CONFIG_PATH = '../example/conf/config_lstm.yaml'
# ------------------------------------------#


# 1. Load configuration dictionary of model parameters and options.
config = load_config(CONFIG_PATH)
config['mode'] = 'sim'
print_config(config)

# Set random seed for reproducibility.
set_randomseed(config['seed'])

# 2. Initialize the LSTM.
model = ModelHandler(config, verbose=True)

# 3. Load and initialize a dataset dictionary of normalized NN model inputs.
data_loader_cls = import_data_loader(config['data_loader'])
data_loader = data_loader_cls(config, test_split=True, overwrite=False)

# 4. Forward the model to get the predictions.
output = model(
    data_loader.eval_dataset,
    eval=True,
)

# Denormalize the runoff predictions.
runoff = output['CudnnLstmModel']['runoff']

runoff = data_loader.from_norm(
    output['CudnnLstmModel']['runoff'].cpu().detach().numpy(),
    vars='runoff',
)

print("-------------\n")
print(
    f"Streamflow predictions for {runoff.shape[0]} days and "
    f"{runoff.shape[1]} basins ~ \nShowing the first 5 days for "
    f"first basin: \n {runoff[:5, :1]}"
)

## 1. Creating a Model
For this example, we demonstrate how to setup an minimal LSTM example with DeltaModel.

In [None]:
data_loader._denormalize(output)

In [None]:
import sys

sys.path.append('../../')
sys.path.append('../../deltaModel')  # Add the root directory of deltaModel

from example.example_utils import load_config
from deltaModel.models.neural_networks import CudnnLstmModel as LSTM
from deltaModel.models.neural_networks import init_nn_model
from deltaModel.core.data.dataset_loading import get_dataset_dict
from deltaModel.models.differentiable_model import DeltaModel as dHBV
from deltaModel.core.data import take_sample


CONFIG_PATH = '../example/conf/config_lstm.yaml'


# 1. Load configuration dictionary of model parameters and options.
config = load_config(CONFIG_PATH)
device = config['device']

# 2. Setup a dataset dict of NN model inputs.
# Take a sample to reduce size on GPU.
dataset = get_dataset_dict(config, train=True)
dataset_sample = take_sample(config, dataset, days=730, basins=100)

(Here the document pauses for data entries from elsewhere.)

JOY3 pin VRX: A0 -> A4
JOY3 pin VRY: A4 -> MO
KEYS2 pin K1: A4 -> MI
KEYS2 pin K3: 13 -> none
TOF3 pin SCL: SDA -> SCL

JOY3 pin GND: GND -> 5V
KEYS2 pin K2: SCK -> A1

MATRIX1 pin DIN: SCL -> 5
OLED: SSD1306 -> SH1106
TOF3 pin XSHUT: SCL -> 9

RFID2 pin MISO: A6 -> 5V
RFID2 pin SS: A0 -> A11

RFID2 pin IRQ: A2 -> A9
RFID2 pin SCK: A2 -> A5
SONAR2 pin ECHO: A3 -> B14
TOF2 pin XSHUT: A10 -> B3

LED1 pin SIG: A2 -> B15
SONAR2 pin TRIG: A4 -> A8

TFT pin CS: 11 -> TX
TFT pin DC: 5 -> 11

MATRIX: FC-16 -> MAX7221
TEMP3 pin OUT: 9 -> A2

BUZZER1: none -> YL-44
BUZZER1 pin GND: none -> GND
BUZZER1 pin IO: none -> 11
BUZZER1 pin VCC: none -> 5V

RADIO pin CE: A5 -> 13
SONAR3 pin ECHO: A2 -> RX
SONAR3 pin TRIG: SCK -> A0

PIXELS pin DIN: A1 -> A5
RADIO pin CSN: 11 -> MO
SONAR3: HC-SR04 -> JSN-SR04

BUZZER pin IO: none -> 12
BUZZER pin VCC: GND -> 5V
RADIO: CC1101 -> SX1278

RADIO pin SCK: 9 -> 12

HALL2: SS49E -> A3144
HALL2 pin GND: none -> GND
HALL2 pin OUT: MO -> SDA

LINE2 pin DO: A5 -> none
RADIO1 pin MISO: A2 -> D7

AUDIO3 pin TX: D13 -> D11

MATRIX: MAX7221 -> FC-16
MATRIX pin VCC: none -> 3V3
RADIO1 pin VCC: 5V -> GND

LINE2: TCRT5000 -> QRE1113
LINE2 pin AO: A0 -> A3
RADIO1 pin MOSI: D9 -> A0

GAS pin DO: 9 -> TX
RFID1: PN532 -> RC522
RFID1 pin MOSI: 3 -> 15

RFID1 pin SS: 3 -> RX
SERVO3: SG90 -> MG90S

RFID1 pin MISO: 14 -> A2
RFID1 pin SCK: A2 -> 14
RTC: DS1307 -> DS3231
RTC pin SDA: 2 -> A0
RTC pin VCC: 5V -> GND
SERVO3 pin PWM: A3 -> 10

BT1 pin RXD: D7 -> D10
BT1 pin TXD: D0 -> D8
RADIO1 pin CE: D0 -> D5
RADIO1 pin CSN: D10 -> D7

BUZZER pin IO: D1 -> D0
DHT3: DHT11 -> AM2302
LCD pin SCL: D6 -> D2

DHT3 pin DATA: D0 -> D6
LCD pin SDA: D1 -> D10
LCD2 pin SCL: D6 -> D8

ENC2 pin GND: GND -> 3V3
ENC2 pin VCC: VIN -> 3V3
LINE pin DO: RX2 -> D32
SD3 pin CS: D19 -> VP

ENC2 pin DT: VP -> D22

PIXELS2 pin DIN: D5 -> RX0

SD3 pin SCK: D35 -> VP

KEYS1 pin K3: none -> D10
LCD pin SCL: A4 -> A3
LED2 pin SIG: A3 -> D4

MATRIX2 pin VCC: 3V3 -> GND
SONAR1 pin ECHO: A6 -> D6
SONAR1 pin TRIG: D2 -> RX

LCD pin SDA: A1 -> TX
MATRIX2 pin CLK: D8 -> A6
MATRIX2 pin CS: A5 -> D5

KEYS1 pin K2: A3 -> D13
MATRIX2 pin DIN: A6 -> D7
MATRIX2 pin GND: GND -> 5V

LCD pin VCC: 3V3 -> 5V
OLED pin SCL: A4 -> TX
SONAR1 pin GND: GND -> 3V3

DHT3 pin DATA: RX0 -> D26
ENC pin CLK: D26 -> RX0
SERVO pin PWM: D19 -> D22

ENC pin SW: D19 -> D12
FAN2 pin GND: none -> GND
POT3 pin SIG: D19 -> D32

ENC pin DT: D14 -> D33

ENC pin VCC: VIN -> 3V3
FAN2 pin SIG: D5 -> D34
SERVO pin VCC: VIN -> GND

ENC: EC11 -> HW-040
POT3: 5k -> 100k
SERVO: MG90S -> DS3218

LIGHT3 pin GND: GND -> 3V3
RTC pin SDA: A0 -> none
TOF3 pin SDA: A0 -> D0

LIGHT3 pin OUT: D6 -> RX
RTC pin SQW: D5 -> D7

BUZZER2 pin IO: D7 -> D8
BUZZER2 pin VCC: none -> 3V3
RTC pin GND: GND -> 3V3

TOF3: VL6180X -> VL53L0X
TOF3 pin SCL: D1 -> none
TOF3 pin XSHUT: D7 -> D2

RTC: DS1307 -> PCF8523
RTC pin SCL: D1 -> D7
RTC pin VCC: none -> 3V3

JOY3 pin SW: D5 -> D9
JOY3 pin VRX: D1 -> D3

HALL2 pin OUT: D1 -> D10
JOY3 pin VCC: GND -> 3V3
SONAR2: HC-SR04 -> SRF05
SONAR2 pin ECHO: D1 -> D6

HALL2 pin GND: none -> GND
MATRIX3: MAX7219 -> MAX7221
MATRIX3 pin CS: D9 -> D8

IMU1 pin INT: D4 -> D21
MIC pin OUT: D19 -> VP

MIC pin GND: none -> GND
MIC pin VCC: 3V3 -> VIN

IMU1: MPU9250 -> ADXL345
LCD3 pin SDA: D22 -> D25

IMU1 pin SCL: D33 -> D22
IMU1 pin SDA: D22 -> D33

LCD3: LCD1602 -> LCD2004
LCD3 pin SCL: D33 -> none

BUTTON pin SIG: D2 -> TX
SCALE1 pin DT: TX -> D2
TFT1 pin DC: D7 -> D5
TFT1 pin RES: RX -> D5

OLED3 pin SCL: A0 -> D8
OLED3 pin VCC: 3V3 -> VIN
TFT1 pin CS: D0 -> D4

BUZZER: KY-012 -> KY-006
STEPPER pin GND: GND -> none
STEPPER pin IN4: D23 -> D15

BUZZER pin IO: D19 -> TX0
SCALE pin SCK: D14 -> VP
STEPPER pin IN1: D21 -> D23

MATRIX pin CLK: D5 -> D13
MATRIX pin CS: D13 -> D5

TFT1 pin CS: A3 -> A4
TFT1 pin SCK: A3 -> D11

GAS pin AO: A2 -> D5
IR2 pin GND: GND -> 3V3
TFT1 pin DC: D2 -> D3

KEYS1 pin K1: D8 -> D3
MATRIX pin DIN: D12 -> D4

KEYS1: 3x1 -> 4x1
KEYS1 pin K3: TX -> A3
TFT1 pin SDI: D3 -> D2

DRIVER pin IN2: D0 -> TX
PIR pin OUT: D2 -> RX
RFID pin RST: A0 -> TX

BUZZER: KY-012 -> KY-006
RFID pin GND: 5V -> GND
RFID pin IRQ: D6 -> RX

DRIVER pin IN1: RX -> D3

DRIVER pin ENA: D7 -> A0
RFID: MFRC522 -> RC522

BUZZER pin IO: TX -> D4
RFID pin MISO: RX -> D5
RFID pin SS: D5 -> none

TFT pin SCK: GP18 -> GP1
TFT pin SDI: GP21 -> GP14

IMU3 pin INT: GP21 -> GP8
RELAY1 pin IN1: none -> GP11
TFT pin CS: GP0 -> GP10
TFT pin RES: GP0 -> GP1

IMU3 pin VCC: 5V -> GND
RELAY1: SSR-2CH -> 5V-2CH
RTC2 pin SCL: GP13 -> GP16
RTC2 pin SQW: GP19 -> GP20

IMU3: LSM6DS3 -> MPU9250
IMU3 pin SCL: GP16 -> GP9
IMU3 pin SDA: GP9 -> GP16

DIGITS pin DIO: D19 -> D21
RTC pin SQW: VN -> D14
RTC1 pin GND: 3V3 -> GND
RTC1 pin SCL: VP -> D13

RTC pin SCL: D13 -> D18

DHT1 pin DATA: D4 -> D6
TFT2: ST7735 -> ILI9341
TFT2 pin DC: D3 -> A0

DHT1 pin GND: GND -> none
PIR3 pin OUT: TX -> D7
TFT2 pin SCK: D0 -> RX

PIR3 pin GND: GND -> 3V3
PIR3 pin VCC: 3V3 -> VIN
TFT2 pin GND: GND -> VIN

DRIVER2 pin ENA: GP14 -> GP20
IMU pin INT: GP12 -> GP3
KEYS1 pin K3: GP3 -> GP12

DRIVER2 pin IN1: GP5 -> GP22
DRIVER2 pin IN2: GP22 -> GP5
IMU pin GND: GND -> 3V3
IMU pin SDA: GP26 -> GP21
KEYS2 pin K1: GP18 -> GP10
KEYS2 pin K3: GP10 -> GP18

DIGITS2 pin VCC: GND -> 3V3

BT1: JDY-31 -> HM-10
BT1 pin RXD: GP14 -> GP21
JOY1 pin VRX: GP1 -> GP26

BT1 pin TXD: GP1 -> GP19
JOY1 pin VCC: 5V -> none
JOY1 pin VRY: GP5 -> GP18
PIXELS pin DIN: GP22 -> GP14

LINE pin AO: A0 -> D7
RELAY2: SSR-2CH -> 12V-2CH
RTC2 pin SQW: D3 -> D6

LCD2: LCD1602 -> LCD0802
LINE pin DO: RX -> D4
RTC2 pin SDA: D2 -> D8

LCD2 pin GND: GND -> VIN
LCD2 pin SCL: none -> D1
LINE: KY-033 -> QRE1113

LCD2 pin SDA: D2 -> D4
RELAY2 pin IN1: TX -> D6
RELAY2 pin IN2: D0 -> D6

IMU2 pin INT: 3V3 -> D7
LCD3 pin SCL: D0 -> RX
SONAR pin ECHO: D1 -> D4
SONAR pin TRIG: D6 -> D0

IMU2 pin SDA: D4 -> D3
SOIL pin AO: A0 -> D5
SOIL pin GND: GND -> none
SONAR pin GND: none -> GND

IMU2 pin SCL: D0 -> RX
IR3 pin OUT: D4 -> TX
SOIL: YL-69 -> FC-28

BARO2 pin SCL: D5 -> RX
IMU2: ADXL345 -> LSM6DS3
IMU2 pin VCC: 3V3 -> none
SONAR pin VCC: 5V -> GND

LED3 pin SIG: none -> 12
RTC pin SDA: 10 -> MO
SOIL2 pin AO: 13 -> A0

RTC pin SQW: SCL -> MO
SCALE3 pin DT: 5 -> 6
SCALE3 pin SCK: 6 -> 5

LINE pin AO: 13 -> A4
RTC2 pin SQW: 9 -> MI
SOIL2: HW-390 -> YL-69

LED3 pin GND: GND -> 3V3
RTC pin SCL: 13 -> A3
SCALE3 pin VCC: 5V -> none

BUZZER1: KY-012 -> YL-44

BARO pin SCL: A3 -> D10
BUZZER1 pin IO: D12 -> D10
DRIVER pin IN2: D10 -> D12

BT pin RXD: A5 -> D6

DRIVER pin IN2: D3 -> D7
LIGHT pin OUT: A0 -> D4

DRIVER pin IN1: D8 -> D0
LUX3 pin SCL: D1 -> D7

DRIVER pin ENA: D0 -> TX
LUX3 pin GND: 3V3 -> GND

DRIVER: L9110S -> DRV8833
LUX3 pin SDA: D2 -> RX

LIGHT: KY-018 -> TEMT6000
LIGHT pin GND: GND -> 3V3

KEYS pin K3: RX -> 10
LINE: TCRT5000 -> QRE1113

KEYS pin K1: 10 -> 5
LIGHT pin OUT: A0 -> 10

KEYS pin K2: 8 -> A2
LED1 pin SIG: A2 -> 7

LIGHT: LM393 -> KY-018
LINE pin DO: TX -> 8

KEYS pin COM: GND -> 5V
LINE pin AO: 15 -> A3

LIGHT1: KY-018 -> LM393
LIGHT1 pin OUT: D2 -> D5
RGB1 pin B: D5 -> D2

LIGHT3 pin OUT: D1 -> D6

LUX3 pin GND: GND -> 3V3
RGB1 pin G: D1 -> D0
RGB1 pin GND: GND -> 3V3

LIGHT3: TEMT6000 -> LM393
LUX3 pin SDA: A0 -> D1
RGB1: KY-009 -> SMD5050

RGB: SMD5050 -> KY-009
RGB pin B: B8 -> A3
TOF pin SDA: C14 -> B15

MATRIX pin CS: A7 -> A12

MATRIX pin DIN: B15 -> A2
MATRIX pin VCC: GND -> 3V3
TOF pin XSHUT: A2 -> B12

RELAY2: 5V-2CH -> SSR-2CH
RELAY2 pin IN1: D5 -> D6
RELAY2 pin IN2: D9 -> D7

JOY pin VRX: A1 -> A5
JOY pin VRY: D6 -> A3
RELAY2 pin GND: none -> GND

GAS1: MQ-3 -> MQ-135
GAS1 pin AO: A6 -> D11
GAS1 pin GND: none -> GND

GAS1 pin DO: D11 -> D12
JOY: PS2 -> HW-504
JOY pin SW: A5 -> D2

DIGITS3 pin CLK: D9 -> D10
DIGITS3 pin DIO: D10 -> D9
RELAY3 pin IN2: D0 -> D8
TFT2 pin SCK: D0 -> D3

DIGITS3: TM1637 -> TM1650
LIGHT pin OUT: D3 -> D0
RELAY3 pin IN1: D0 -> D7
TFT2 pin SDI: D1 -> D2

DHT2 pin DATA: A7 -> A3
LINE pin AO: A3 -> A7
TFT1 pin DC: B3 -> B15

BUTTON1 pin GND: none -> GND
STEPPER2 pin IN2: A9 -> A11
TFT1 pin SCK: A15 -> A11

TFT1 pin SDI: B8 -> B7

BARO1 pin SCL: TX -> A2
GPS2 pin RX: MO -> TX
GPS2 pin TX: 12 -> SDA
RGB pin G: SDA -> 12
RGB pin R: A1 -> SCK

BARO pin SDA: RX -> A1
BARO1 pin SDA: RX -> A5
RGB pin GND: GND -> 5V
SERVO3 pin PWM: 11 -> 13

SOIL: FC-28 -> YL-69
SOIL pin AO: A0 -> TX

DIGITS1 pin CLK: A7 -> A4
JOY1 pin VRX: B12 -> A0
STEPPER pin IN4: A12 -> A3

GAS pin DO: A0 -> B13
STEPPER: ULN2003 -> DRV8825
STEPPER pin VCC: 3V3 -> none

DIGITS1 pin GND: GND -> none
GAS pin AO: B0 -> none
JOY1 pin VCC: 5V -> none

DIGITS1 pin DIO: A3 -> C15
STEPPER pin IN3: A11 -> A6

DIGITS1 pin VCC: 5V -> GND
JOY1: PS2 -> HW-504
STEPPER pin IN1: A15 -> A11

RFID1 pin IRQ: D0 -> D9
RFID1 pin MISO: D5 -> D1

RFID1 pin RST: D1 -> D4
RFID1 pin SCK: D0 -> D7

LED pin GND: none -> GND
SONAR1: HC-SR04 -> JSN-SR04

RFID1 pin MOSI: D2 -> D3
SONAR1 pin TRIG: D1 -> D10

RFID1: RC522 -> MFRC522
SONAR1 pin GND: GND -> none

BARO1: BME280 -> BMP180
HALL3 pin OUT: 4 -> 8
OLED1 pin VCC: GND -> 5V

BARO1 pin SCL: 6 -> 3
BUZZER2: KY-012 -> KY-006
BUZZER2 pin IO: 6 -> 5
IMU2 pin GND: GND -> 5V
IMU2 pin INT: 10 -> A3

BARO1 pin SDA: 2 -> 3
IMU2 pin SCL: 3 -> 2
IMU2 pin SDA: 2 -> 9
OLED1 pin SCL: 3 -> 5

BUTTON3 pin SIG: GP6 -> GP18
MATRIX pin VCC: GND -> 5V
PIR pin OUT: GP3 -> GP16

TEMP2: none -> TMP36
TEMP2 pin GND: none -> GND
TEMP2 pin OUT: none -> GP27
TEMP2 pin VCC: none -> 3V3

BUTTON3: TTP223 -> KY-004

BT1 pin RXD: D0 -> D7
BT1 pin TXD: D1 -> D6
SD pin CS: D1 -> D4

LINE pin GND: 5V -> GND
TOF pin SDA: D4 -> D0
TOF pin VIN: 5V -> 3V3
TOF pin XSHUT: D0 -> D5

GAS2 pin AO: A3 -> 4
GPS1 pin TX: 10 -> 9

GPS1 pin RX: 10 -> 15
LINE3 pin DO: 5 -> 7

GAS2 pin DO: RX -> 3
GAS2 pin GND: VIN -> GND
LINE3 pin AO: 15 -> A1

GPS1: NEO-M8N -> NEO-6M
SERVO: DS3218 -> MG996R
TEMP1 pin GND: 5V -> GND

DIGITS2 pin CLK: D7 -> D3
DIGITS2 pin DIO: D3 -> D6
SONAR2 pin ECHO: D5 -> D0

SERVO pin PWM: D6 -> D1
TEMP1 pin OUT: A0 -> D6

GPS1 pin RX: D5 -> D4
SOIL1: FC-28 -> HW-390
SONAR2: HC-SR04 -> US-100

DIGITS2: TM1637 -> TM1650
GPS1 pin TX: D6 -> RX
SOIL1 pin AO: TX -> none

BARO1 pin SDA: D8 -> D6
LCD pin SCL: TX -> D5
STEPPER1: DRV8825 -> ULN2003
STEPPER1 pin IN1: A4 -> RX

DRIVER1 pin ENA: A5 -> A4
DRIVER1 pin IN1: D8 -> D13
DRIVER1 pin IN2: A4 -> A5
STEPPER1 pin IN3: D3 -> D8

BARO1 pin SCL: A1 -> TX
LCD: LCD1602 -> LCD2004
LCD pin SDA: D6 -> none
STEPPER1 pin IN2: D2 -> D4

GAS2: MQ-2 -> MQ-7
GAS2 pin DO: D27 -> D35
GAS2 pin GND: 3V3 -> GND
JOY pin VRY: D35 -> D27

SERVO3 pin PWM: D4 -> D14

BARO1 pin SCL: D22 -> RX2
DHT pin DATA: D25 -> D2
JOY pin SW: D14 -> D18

nx = dataset_sample['x'].shape[-1]
ny = dataset_sample['target'].shape[-1]
hidden_size = config['nn_model']['hidden_size']
dr = config['nn_model']['dr']


# 3. Initialize an LSTM
lstm = LSTM(nx=nx, ny=ny, hiddenSize=hidden_size, dr=dr)

## From here, forward or train the lstm just as any torch.nn.Module model.

# 5. For example, to forward:
output = lstm.forward(dataset_sample)


print(
    f"Streamflow predictions for {output['flow_sim'].shape[0]} days and {output['flow_sim'].shape[1]} basins: Showing the first 5 days for 5 basins \n {output['flow_sim'][:3, :3]}"
)  # TODO: Add a visualization here.